UNC’s Shocking Loss to NC State Marks New Era in Tobacco Road Rivalry
CHAPEL HILL, N.C. — Under the freshly realigned ACC basketball schedule, no one expected the Tar Heels to stumble this early. But on a crisp Saturday evening in February, inside a raucous PNC Arena pulsing with red, NC State delivered a stunner: a 74-69 victory over No. 7 ranked North Carolina.
This wasn’t just a game—it felt like a seismic shift.
The Tar Heels, coming off a five-game win streak, were visibly rattled. The new schedule, which had shifted their usual mid-season rhythm, forced them into a brutal four-games-in-nine-days stretch. Legs looked heavy, and so did expectations.
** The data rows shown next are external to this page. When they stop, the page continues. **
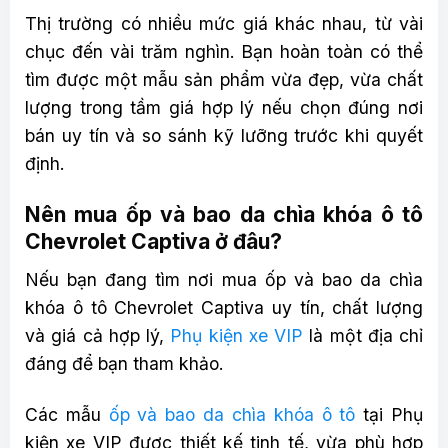
Thị trường có nhiều mức giá khác nhau, từ vài
chục đến vài trăm nghìn. Bạn hoàn toàn có thể
tìm được một mẫu sản phẩm vừa đẹp, vừa chất
lượng trong tầm giá hợp lý nếu chọn đúng nơi
bán uy tín và so sánh kỹ lưỡng trước khi quyết
định.
Nên mua ốp và bao da chìa khóa ô tô
Chevrolet Captiva ở đâu?
Nếu bạn đang tìm nơi mua ốp và bao da chìa
khóa ô tô Chevrolet Captiva uy tín, chất lượng
và giá cả hợp lý,
Phụ kiện xe VIP
là một địa chỉ
đáng để bạn tham khảo.
Các mẫu
ốp và bao da chìa khóa ô tô
tại Phụ
kiện xe VIP được thiết kế tinh tế, vừa phù hợp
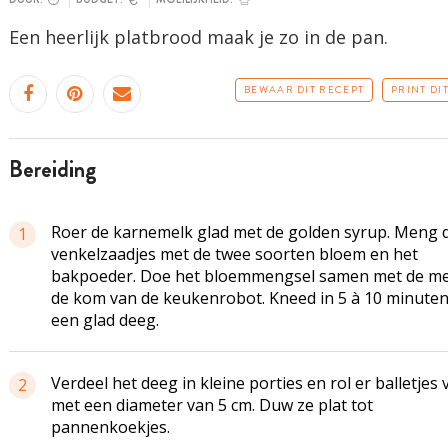
Een heerlijk platbrood maak je zo in de pan.
BEWAAR DIT RECEPT
PRINT DI
bereiding
Roer de karnemelk glad met de golden syrup. Meng 
1
venkelzaadjes met de twee soorten bloem en het
bakpoeder. Doe het bloemmengsel samen met de me
de kom van de keukenrobot. Kneed in 5 à 10 minuten
een glad deeg.
Verdeel het deeg in kleine porties en rol er balletjes 
2
met een diameter van 5 cm. Duw ze plat tot
pannenkoekjes.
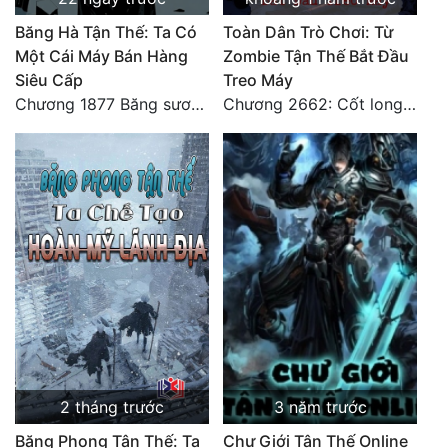
Băng Hà Tận Thế: Ta Có
Toàn Dân Trò Chơi: Từ
Một Cái Máy Bán Hàng
Zombie Tận Thế Bắt Đầu
Siêu Cấp
Treo Máy
Chương 1877 Băng sương kết giới
Chương 2662: Cốt long tiểu đội
2 tháng trước
3 năm trước
Băng Phong Tận Thế: Ta
Chư Giới Tận Thế Online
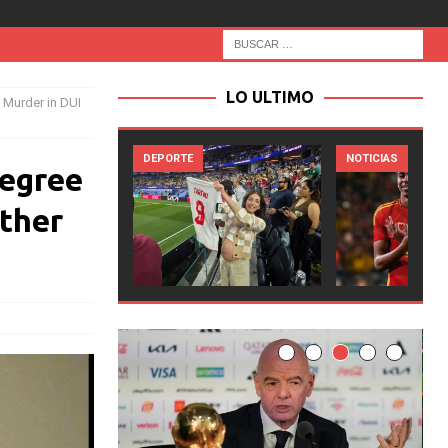
LO ULTIMO
Murder in DUI
NOTICIAS
NOTICIAS
egree
ther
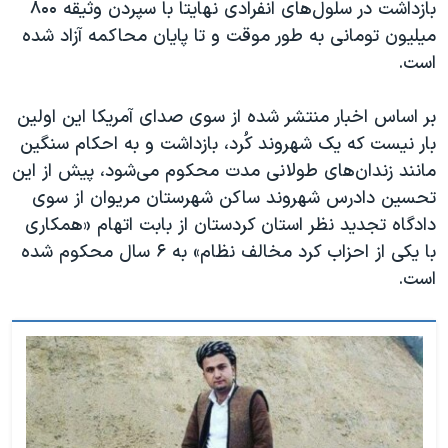
بازداشت در سلول‌های انفرادی نهایتاً با سپردن وثیقه ۸۰۰
میلیون تومانی به طور موقت و تا پایان محاکمه آزاد شده
است.
بر اساس اخبار منتشر شده از سوی صدای آمریکا این اولین
بار نیست که یک شهروند کُرد، بازداشت و به احکام سنگین
مانند زندان‌های طولانی مدت محکوم می‌شود، پیش از این
تحسین دادرس شهروند ساکن شهرستان مریوان از سوی
دادگاه تجدید نظر استان کردستان از بابت اتهام «همکاری
با یکی از احزاب کرد مخالف نظام» به ۶ سال محکوم شده
است.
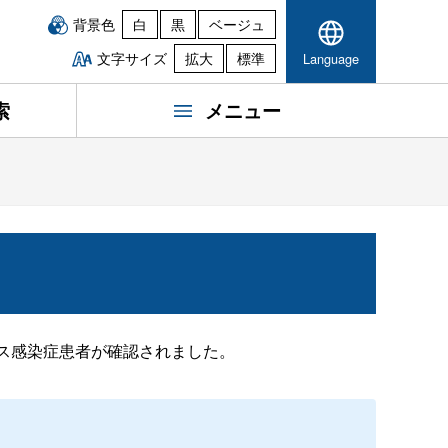
背景色
白
黒
ベージュ
文字サイズ
拡大
標準
Language
索
メニュー
ナウイルス感染症患者が確認されました。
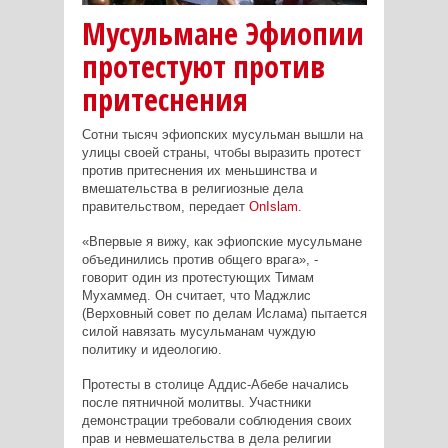
Мусульмане Эфиопии
протестуют против
притеснения
Сотни тысяч эфиопских мусульман вышли на
улицы своей страны, чтобы выразить протест
против притеснения их меньшинства и
вмешательства в религиозные дела
правительством, передает
OnIslam
.
«Впервые я вижу, как эфиопские мусульмане
объединились против общего врага», -
говорит один из протестующих Тимам
Мухаммед. Он считает, что Маджлис
(Верховный совет по делам Ислама) пытается
силой навязать мусульманам чуждую
политику и идеологию.
Протесты в столице Аддис-Абебе начались
после пятничной молитвы. Участники
демонстрации требовали соблюдения своих
прав и невмешательства в дела религии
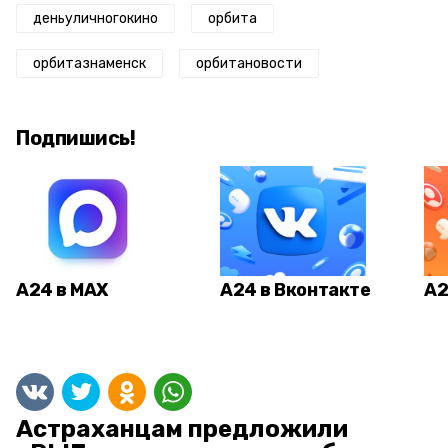
деньуличногокино
орбита
орбитазнаменск
орбитановости
Подпишись!
А24 в MAX
А24 в Вконтакте
А2
Астраханцам предложили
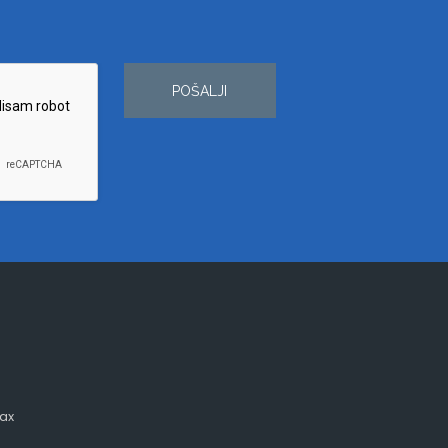
POŠALJI
ax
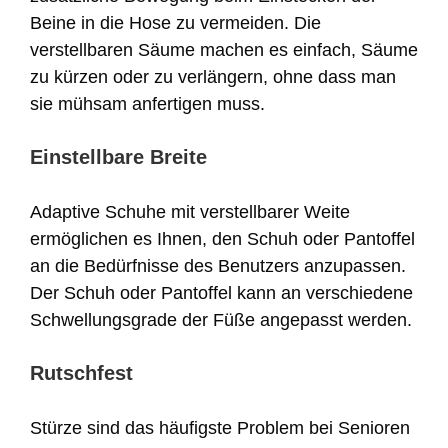
Beine in die Hose zu vermeiden. Die
verstellbaren Säume machen es einfach, Säume
zu kürzen oder zu verlängern, ohne dass man
sie mühsam anfertigen muss.
Einstellbare Breite
Adaptive Schuhe mit verstellbarer Weite
ermöglichen es Ihnen, den Schuh oder Pantoffel
an die Bedürfnisse des Benutzers anzupassen.
Der Schuh oder Pantoffel kann an verschiedene
Schwellungsgrade der Füße angepasst werden.
Rutschfest
Stürze sind das häufigste Problem bei Senioren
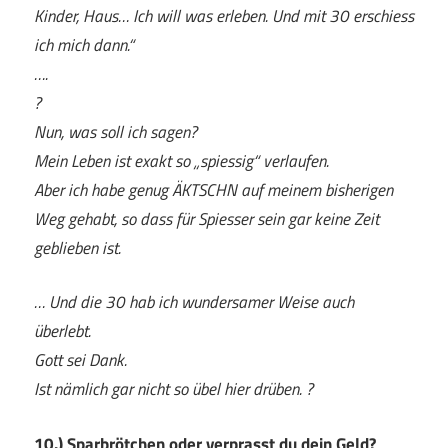
Kinder, Haus… Ich will was erleben. Und mit 30 erschiess
ich mich dann.“
….
?
Nun, was soll ich sagen?
Mein Leben ist exakt so „spiessig“ verlaufen.
Aber ich habe genug ÄKTSCHN auf meinem bisherigen
Weg gehabt, so dass für Spiesser sein gar keine Zeit
geblieben ist.
… Und die 30 hab ich wundersamer Weise auch
überlebt.
Gott sei Dank.
Ist nämlich gar nicht so übel hier drüben. ?
10.) Sparbrötchen oder verprasst du dein Geld?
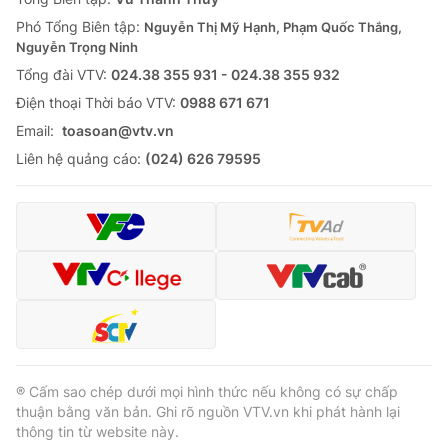
Phó Tổng Biên tập:
Nguyễn Thị Mỹ Hạnh, Phạm Quốc Thắng,
Nguyễn Trọng Ninh
Tổng đài VTV:
024.38 355 931 - 024.38 355 932
Ðiện thoại Thời báo VTV:
0988 671 671
Email:
toasoan@vtv.vn
Liên hệ quảng cáo:
(024) 626 79595
® Cấm sao chép dưới mọi hình thức nếu không có sự chấp
thuận bằng văn bản. Ghi rõ nguồn VTV.vn khi phát hành lại
thông tin từ website này.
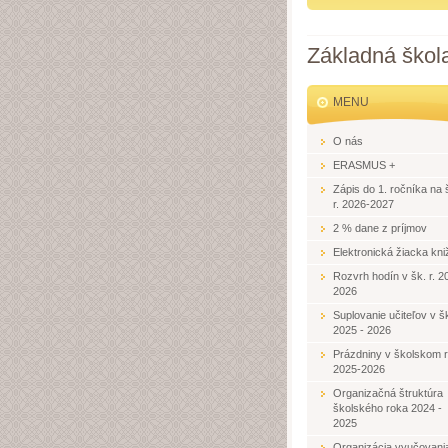
Základná škol
MENU
O nás
ERASMUS +
Zápis do 1. ročníka na 
r. 2026-2027
2 % dane z príjmov
Elektronická žiacka kni
Rozvrh hodín v šk. r. 2
2026
Suplovanie učiteľov v šk
2025 - 2026
Prázdniny v školskom 
2025-2026
Organizačná štruktúra
školského roka 2024 -
2025
Organizácia vyučovani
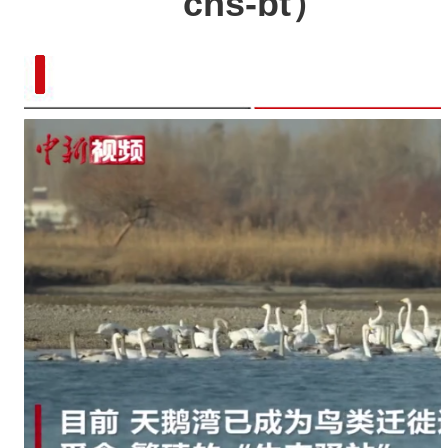
cns-bt）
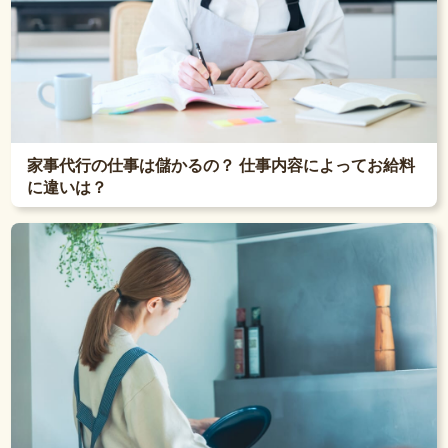
家事代行の仕事は儲かるの？ 仕事内容によってお給料
に違いは？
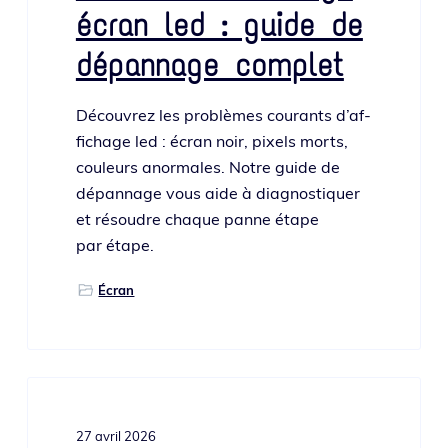
écran led : guide de
dépannage complet
Découvrez les pro­blèmes cou­rants d’af­
fi­chage led : écran noir, pixels morts,
cou­leurs anor­males. Notre guide de
dépan­nage vous aide à diag­nos­ti­quer
et résoudre chaque panne étape
par étape.
Écran
27 avril 2026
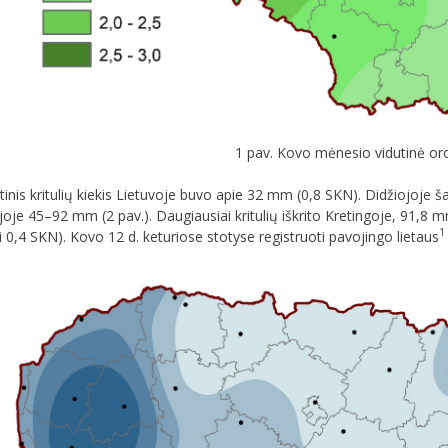
1 pav. Kovo mėnesio vidutinė or
nis kritulių kiekis Lietuvoje buvo apie 32 mm (0,8 SKN). Didžiojoje šal
joje 45–92 mm (2 pav.). Daugiausiai kritulių iškrito Kretingoje, 91,8 
1
 0,4 SKN). Kovo 12 d. keturiose stotyse registruoti pavojingo lietaus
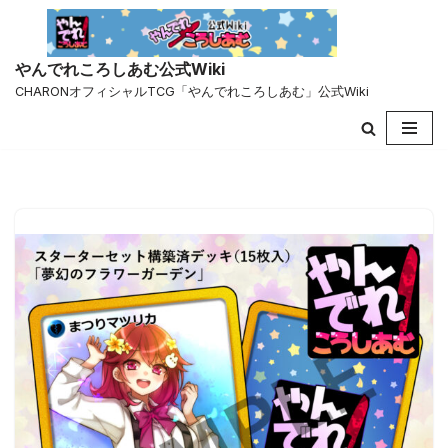
コ
やんでれころしあむ公式Wiki
ン
CHARONオフィシャルTCG「やんでれころしあむ」公式Wiki
テ
ン
ツ
へ
ス
キ
ッ
プ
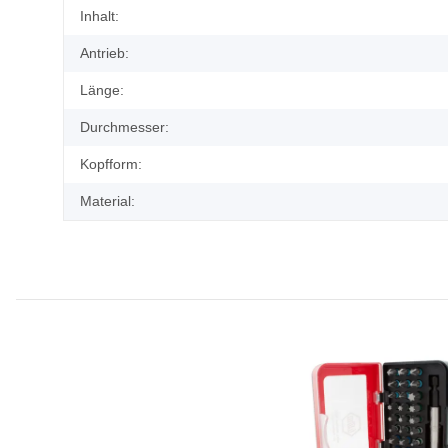
Produkteigenschaft
Wert
Inhalt:
Antrieb:
Länge:
Durchmesser:
Kopfform:
Material:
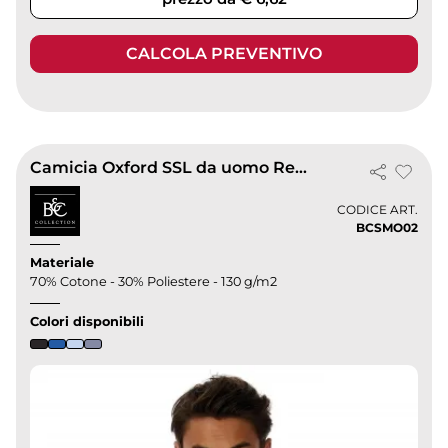
CALCOLA PREVENTIVO
Camicia Oxford SSL da uomo Regular Fit
CODICE ART.
BCSMO02
Materiale
70% Cotone - 30% Poliestere - 130 g/m2
Colori disponibili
RJ Davis, Carolina’s veteran guard, managed 21 points, but was hounded all night by NC State’s lightning-quick sophomore, Jalen Blake. Blake, seemingly feeding off the crowd’s frenzy, dropped 24 points, snagged three steals, and drilled a back-breaking step-back three with just 37 seconds left to push the lead to five. That shot — high arc, pure swish — seemed to echo across generations of Wolfpack heartbreak.
“Different year. Different blood,” Blake said postgame, wiping sweat from his brow and grinning through the noise. “We’re not scared of powder blue.”
The Tar Heels weren’t just outplayed. They were out-hustled. Out-muscled. Daron Holmes II, NC State’s transfer center, dominated the paint with 11 boards and five emphatic blocks, one of which sent UNC forward Harrison Ingram tumbling into the stands mid-dunk attempt — a moment that drew a deafening roar and prompted Wolfpack fans to start chanting: “New Kings of the Road!”
Inside the Tar Heels’ locker room, silence.
Coach Hubert Davis took the blame. “We didn’t match their energy, and frankly, the schedule is no excuse. We had chances. We didn’t finish.”
But behind his eyes, there was worry. The new ACC layout — more inter-divisional games, less recovery time, and a greater emphasis on late-season matchups — has shaken traditional powerhouses. And for UNC, accustomed to building momentum by February, this loss could ripple into March.
Meanwhile, NC State students flooded Hillsborough Street. Horns blared, fireworks cracked, and a papier-mâché ram effigy was triumphantly paraded past the Belltower. For the first time in a decade, the rivalry feels real again.
And with the new schedule guaranteeing home-and-away matchups annually, fans might not have to wait long for revenge — or a repeat.
Because if this game proved anything, it’s that the Tobacco Road rivalry just got reignited.